Black Swan

Went to watch Black Swan today. I didn't like it much. I think it's because I just don't like the pyschotic theme around it. I don't like the dark element around it and the dark elements literally on the cinematography. Natalie Portman did do really well as a frail paranoid dancer but I don't think she blew me away with her performance. I guess I'm really not excited about this film at all. As I was watching the movie, especially towards the end when Natalie Portman's character got more paranoid, I was thinking if I'm gonna get a nightmare tonight because of the kinda scary (for me) scenes that I really should watch some lighthearted things before I go to sleep tonight.
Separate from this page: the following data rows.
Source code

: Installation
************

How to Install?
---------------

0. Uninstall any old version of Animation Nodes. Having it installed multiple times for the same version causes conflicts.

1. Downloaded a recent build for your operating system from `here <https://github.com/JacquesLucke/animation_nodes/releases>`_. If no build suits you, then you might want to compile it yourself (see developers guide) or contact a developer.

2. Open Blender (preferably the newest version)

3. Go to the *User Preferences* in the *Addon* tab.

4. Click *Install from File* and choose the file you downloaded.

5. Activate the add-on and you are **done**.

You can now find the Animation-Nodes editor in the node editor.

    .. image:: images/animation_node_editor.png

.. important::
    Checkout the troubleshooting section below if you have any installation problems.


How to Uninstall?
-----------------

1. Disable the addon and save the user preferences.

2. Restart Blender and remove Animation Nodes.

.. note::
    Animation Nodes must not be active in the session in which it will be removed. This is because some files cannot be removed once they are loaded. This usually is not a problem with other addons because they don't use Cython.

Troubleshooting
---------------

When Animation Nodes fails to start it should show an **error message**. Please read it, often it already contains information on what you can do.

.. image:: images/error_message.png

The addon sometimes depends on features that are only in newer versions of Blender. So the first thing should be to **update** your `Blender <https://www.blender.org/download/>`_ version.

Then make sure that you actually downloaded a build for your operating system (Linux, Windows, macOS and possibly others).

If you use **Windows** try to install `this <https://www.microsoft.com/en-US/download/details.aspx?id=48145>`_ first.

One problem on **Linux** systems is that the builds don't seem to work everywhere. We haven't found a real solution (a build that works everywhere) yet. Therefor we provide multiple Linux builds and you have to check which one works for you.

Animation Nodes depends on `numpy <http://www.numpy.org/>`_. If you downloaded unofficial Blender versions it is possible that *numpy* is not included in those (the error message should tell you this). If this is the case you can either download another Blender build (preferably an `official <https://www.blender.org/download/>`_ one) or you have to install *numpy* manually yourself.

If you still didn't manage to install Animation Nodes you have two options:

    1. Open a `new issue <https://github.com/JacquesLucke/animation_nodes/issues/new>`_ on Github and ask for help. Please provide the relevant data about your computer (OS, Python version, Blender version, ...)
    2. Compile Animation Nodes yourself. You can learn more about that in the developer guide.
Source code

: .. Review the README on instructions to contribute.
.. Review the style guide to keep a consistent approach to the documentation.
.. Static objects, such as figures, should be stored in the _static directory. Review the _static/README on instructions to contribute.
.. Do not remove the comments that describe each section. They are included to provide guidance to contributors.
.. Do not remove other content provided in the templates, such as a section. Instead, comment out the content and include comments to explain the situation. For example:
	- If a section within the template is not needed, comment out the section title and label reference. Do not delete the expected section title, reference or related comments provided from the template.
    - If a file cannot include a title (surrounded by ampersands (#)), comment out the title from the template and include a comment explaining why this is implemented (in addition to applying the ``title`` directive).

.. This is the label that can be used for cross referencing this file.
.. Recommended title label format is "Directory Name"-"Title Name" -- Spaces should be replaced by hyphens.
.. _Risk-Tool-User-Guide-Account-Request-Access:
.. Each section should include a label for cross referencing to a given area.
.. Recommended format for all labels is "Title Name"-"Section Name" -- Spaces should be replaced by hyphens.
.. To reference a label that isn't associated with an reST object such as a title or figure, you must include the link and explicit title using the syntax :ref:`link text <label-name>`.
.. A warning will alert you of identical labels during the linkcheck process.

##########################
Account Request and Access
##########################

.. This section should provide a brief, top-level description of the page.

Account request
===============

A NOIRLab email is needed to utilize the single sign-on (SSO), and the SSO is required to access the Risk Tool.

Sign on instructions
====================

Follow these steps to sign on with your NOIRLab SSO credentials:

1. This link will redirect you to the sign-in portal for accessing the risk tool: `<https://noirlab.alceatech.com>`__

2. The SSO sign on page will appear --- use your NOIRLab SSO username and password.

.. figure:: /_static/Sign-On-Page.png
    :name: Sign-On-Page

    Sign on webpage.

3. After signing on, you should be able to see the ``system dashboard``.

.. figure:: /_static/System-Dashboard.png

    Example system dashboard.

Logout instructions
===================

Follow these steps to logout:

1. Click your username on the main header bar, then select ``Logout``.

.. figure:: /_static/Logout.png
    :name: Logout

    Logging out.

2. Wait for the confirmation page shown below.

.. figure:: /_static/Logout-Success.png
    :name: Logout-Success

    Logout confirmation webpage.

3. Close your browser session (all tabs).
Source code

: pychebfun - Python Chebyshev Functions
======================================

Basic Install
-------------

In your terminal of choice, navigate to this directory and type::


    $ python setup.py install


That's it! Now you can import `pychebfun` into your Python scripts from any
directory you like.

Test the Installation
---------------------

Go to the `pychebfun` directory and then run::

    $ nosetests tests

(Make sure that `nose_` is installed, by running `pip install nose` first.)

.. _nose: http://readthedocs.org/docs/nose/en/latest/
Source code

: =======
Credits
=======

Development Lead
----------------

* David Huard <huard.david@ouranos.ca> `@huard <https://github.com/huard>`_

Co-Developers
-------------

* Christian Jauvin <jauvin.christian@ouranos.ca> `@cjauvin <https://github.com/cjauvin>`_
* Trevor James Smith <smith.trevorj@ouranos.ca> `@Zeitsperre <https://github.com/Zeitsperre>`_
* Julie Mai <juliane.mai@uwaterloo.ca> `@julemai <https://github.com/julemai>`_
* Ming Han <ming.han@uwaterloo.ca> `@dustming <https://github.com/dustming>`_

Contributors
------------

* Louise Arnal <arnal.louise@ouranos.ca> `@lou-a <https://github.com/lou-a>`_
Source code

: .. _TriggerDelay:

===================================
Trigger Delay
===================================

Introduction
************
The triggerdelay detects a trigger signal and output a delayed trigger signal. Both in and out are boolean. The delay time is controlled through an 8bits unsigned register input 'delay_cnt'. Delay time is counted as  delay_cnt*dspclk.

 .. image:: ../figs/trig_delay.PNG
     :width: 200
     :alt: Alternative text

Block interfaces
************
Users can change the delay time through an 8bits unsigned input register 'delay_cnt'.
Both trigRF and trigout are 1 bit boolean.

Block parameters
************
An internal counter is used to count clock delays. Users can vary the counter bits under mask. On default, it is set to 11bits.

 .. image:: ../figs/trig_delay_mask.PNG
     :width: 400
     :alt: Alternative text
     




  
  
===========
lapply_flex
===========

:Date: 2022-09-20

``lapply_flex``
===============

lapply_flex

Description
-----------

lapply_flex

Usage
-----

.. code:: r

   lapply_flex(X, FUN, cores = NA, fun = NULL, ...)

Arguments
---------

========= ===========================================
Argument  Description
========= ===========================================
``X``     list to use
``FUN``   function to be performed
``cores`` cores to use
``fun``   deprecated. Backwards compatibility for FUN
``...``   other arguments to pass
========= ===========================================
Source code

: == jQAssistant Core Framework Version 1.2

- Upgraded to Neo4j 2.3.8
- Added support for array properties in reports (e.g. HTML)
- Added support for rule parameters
Anyway, if I want to compare it with The King's Speech, I guess I like The King's Speech so much more. I was looking at the list of movies which are nominated for Oscar this year. Obviously I haven't watched all of them, but I'm thinking if I should give my vote to Inception since I was totally blown away when I watched it and I like it a lot. For now, I'm kinda very interested with True Grit. Let's see if we can schedule that and 127 Hours in.

On life. I was thinking that I wanted to say there's nothing interesting happening in my life but the truth is there are a few things that I could share and in fact I would really want to share. Unfortunately I cannot write them here and as much as I want to share them, I kinda don't have people whom I can talk to about, well at least people who would just give their time and attention and to hear me completely. I guess it's pretty interesting whom I put my trust into. Like there are people whom other people would never have suspected who knows a great deal about things that I keep quiet. It's rather weird how I choose the people whom I tell my deep thoughts to. Even I get surprised at the randomness of it, especially when I realize one of the people who know quite a whole lot is a boy who's 7 years younger than me. How I became so trusting of this boy, I don't know. I guess when you can talk really well with someone, the conversation just flows. It's too bad this jabber boy is not gonna be around this week. Something happened yesterday and on that instant I was thinking that I wanted to tell him about it. As a substitute I told NanSee about it when she called me last evening. However I don't think she really got it because I couldn't give her a reenactment. Anyway yesterday in the class, I said something along the line that my heart is okay. It happened when we wanted to know how to say, my heart is broken. U thought I was heartbroken and so I said, no my heart is in an okay mode. It is really true and I want to keep it that way. I want a calm and peaceful heart. So whatever butterflies which are trying to flutter, they gotta be crushed. I'm borrowing that line from Blair Waldorf of Gossip Girl. Yes, I have to embarrassingly admit I watch Gossip Girl :( Hmmm, since I cannot elaborate much, I guess I stop now. Have a good week ahead, peeps!